◆ **What to work on**:
Rewrite the entries as a numbered list, running from the line that contains "What is the majority slice?" through the end of the entries, both included, and skip blank lines. Leave the pictures out.

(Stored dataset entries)
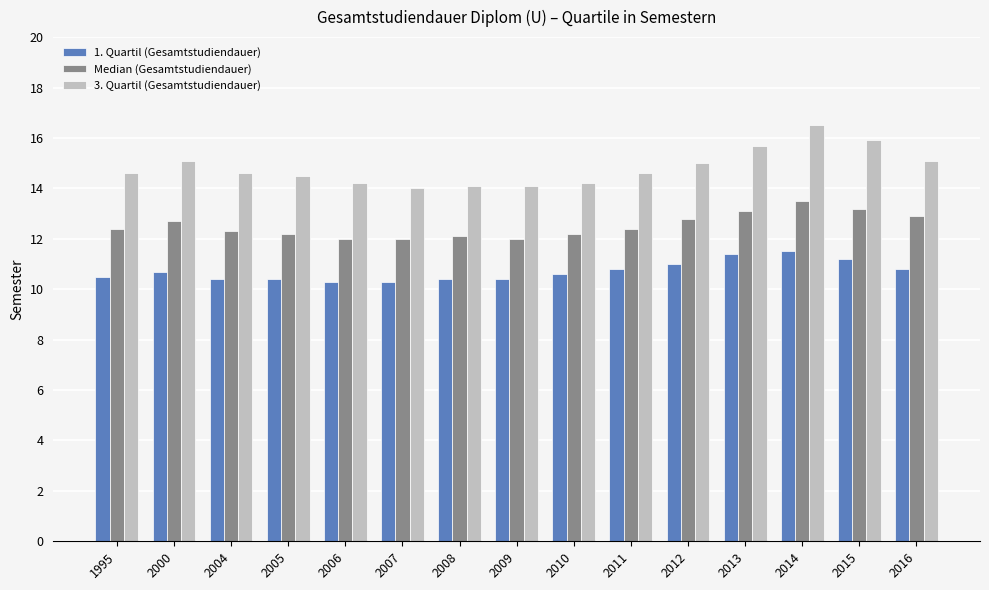

List the series in order of their peak value, lowest first.

1. Quartil (Gesamtstudiendauer), Median (Gesamtstudiendauer), 3. Quartil (Gesamtstudiendauer)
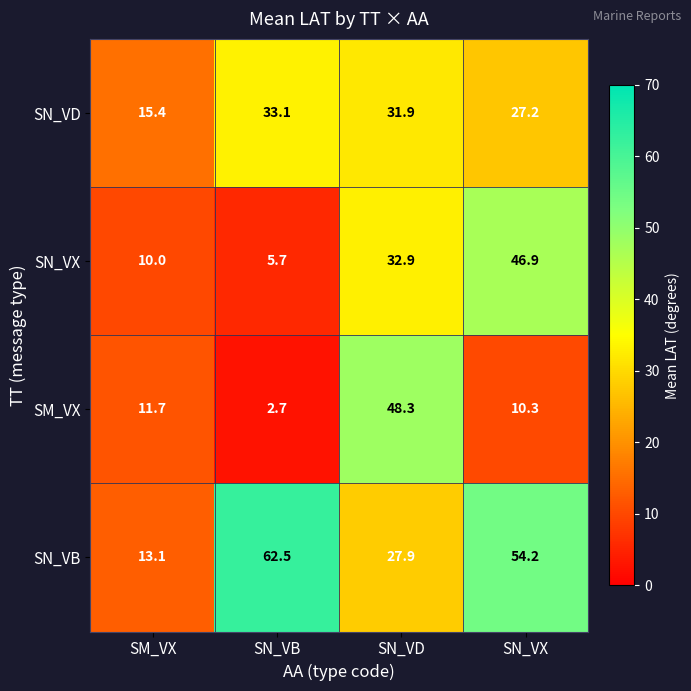

Which series changed the most between SM_VX and SN_VX?

SN_VB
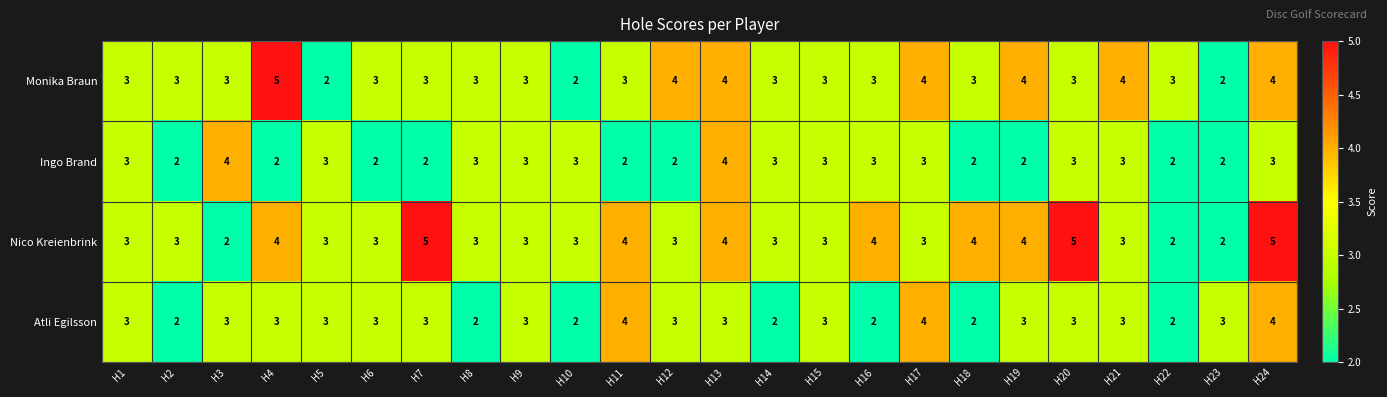

At which category is the sum across all series the highest?

H24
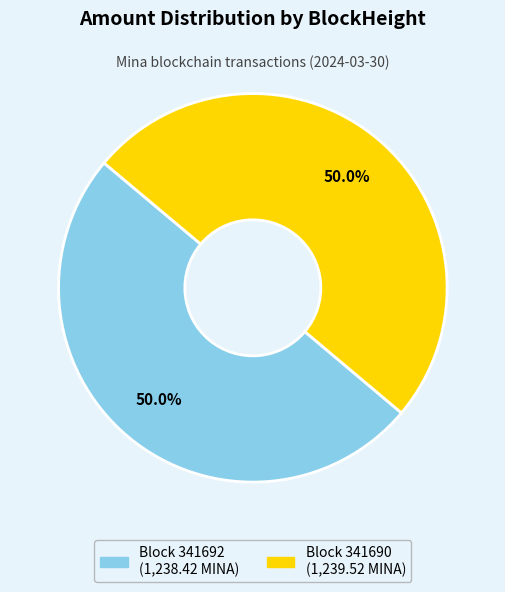

What is the majority slice?

341690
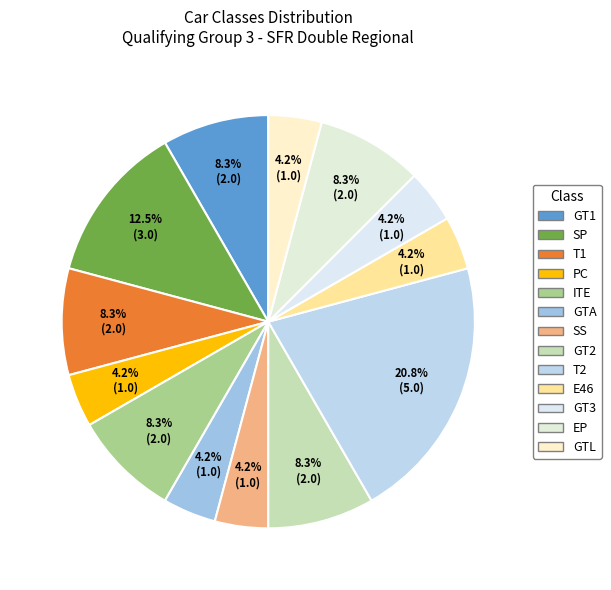

To the nearest percent, what is the difference between the largest and smallest slice percentages?

17%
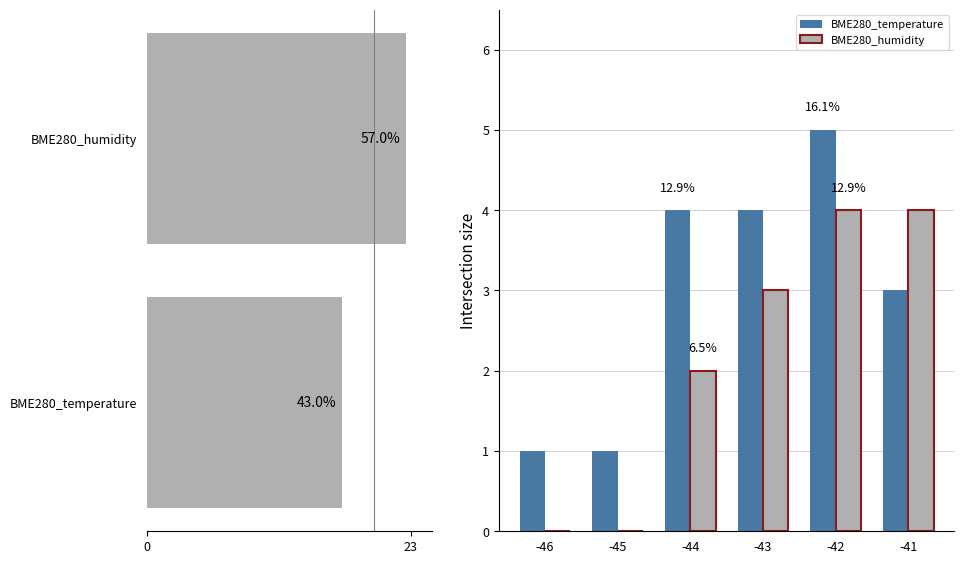

What is the greatest value displayed?

5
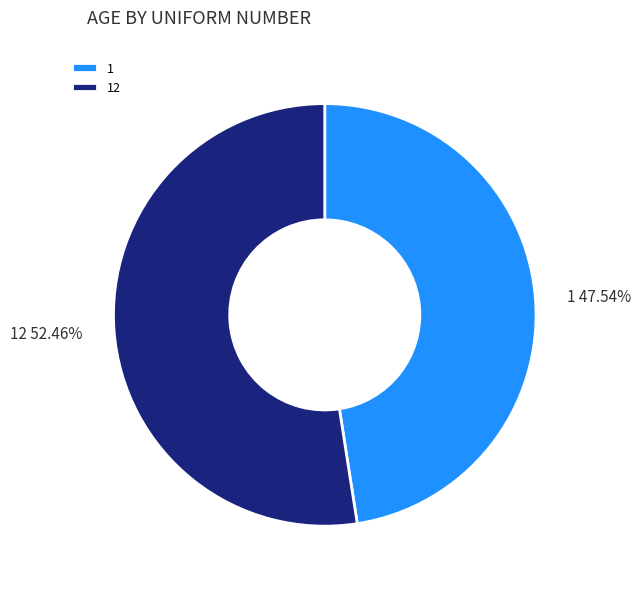

What portion of the pie excludes 1?

52.5%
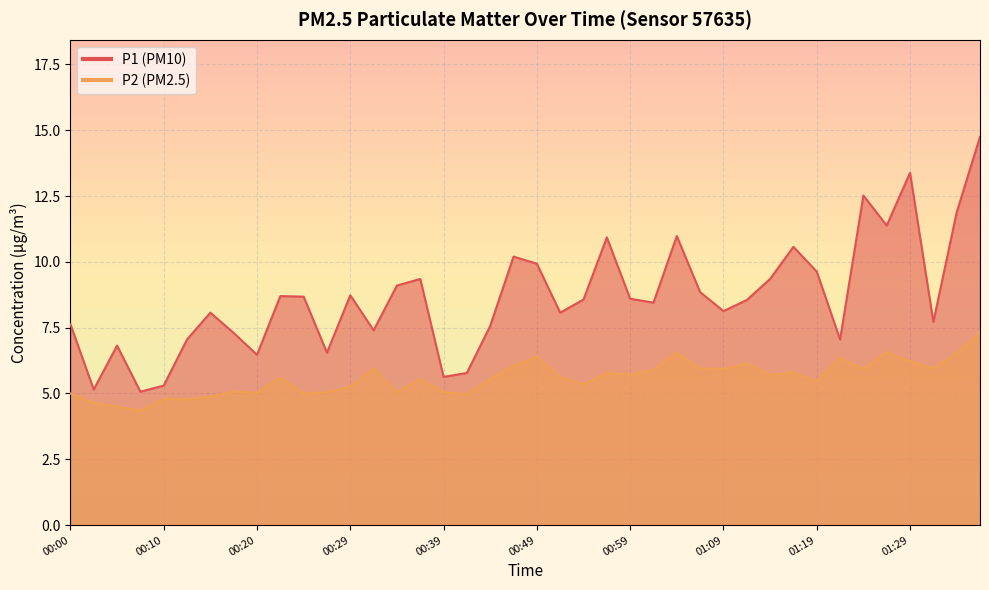

Does the chart display data point markers on the line(s)?

No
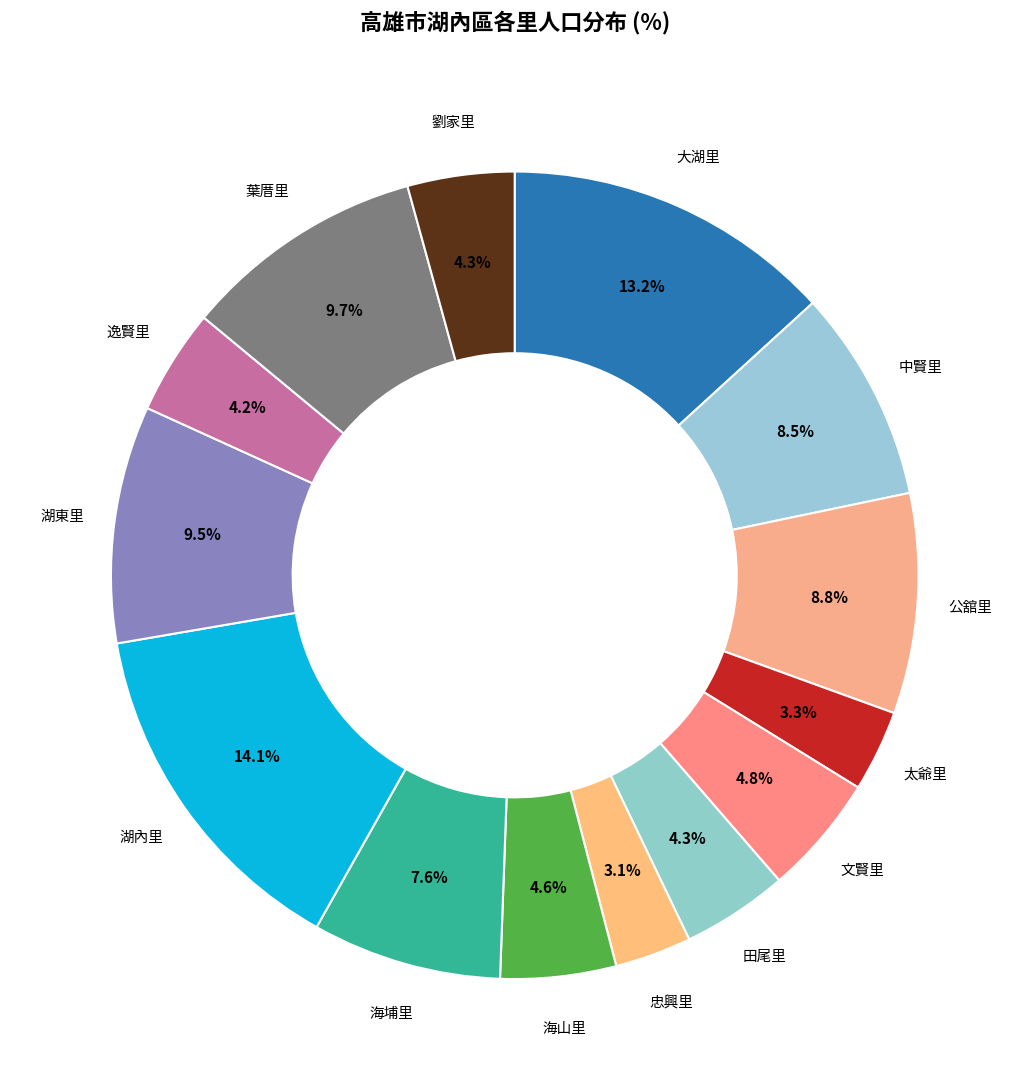

Count the number of slices in the pie.

14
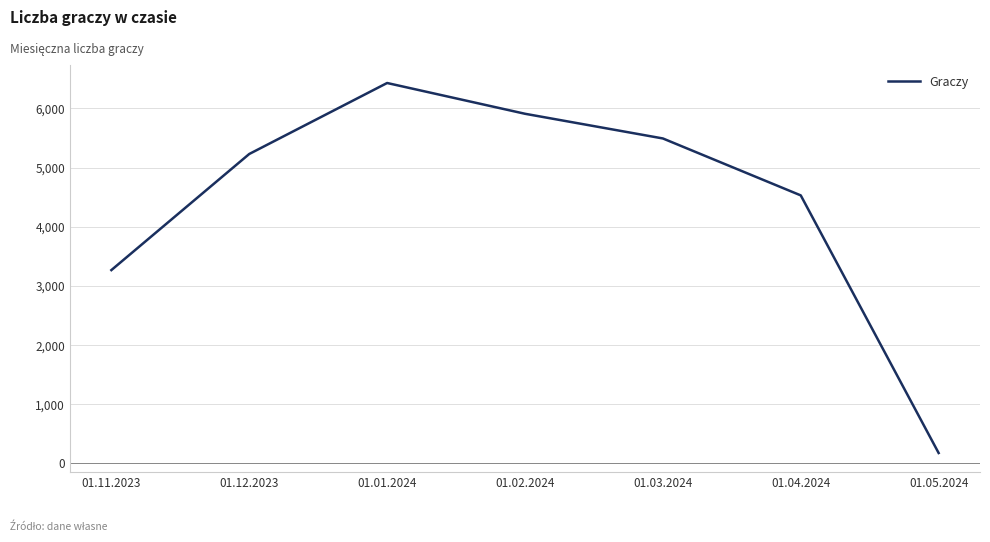

Reading left to right, extract all data points from this chart.

3263	5229	6431	5910	5492	4528	166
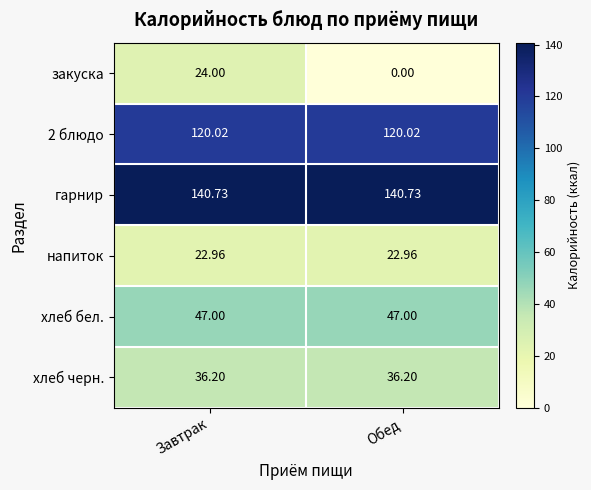

Is the value of закуска at Завтрак greater than the value of 2 блюдо at Завтрак?

No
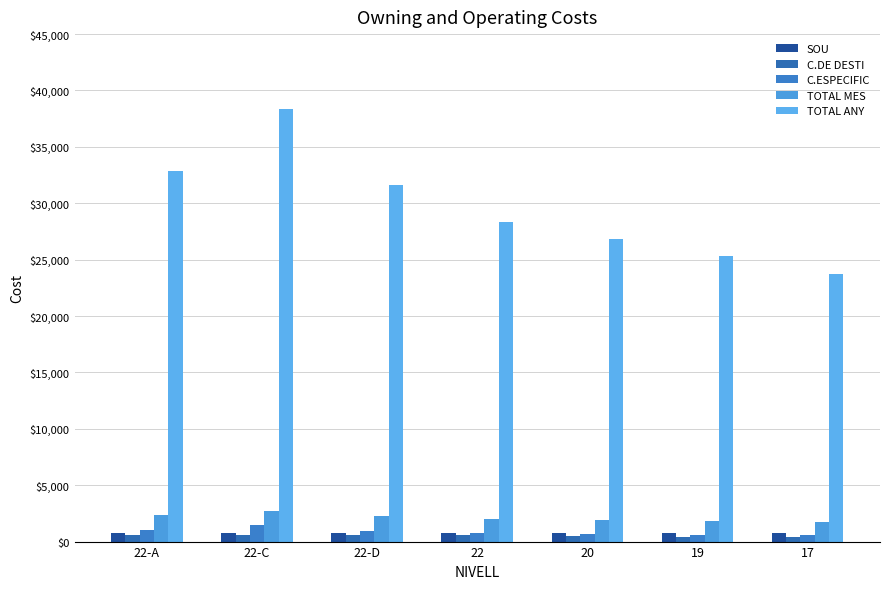

How many values in the C.ESPECIFIC series exceed 733?

4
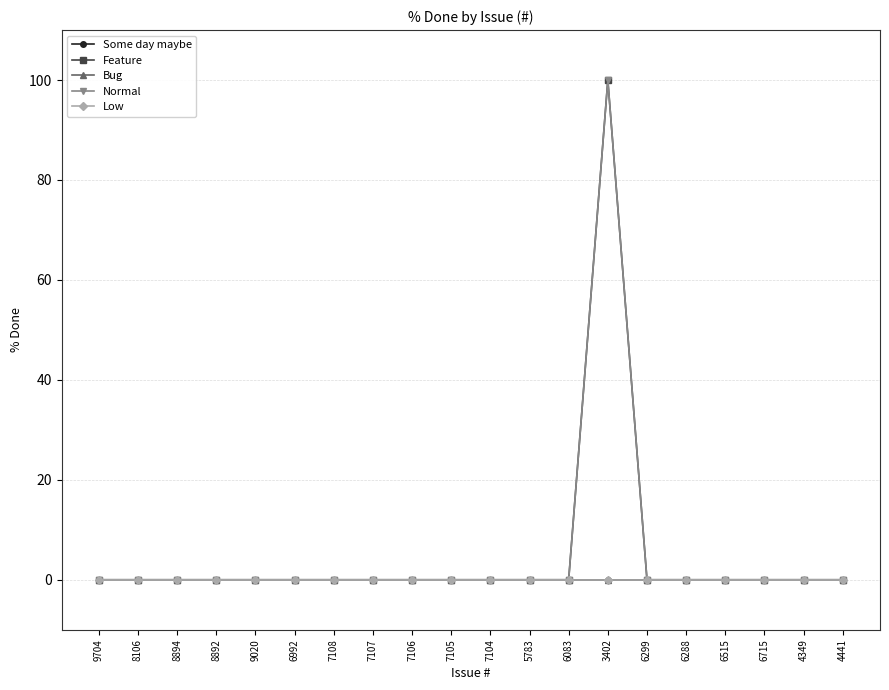

True or false: Normal has a value of -31 at 5783.

False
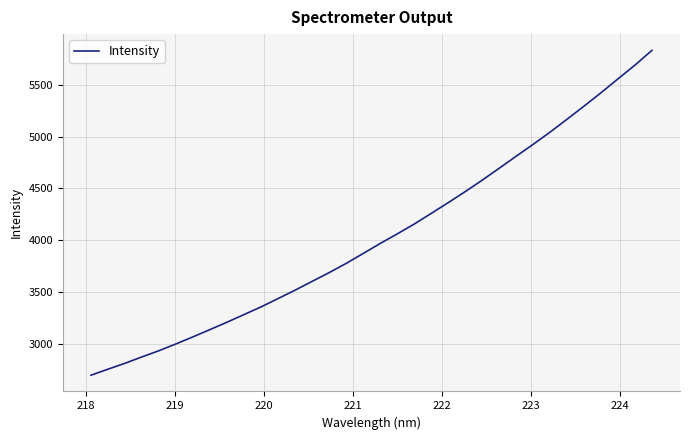

Reading right to left, list all the values displayed in this chart.

5832.6	5690.1	5557.7	5423.5	5294.4	5168.0	5043.7	4925.2	4810.5	4694.2	4579.4	4468.9	4362.3	4258.7	4155.9	4060.8	3968.9	3872.3	3776.7	3687.7	3603.3	3518.6	3437.7	3357.3	3283.4	3209.5	3138.7	3068.4	3000.0	2934.6	2874.8	2813.1	2755.9	2697.8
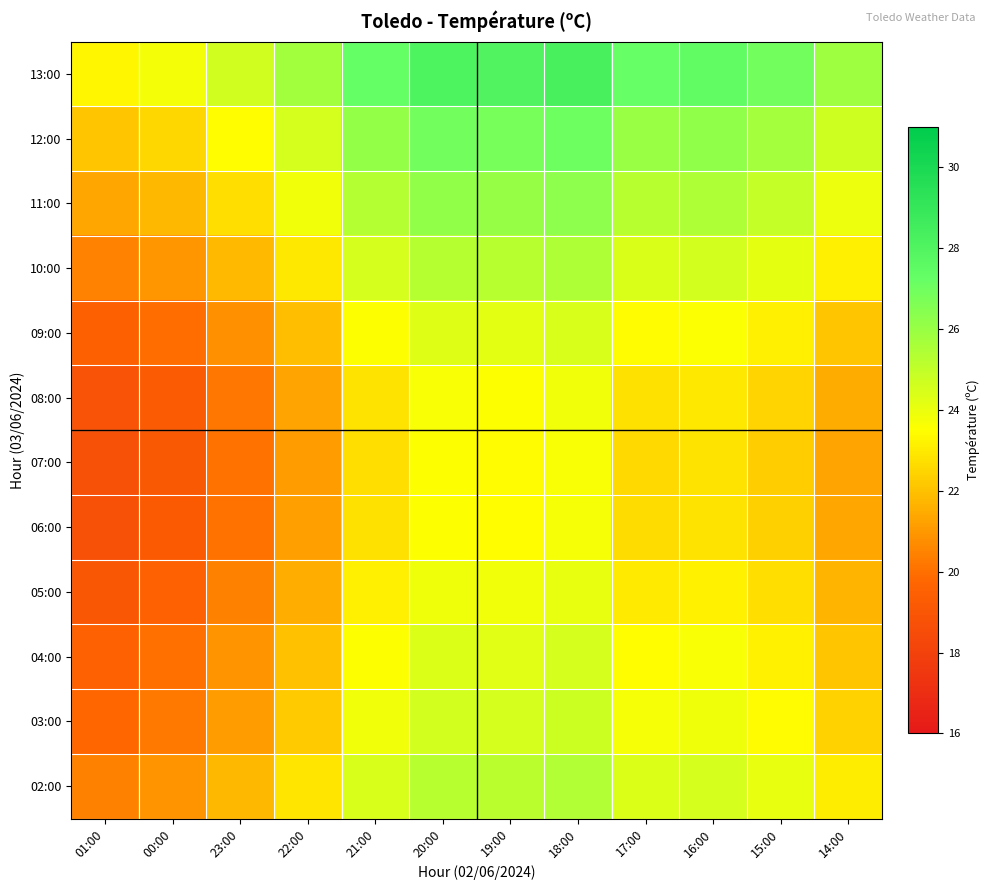

What is the minimum value shown in the chart?

18.7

◆ **Answer section**:
1. What is the majority slice?
2. 341690
3. To the nearest percent, what is the difference between the largest and smallest slice percentages?
4. 17%
5. What is the greatest value displayed?
6. 5
7. What portion of the pie excludes 1?
8. 52.5%
9. Does the chart display data point markers on the line(s)?
10. No
11. Count the number of slices in the pie.
12. 14
13. Reading left to right, extract all data points from this chart.
14. 3263	5229	6431	5910	5492	4528	166
15. Is the value of закуска at Завтрак greater than the value of 2 блюдо at Завтрак?
16. No
17. How many values in the C.ESPECIFIC series exceed 733?
18. 4
19. True or false: Normal has a value of -31 at 5783.
20. False
21. Reading right to left, list all the values displayed in this chart.
22. 5832.6	5690.1	5557.7	5423.5	5294.4	5168.0	5043.7	4925.2	4810.5	4694.2	4579.4	4468.9	4362.3	4258.7	4155.9	4060.8	3968.9	3872.3	3776.7	3687.7	3603.3	3518.6	3437.7	3357.3	3283.4	3209.5	3138.7	3068.4	3000.0	2934.6	2874.8	2813.1	2755.9	2697.8
23. What is the minimum value shown in the chart?
24. 18.7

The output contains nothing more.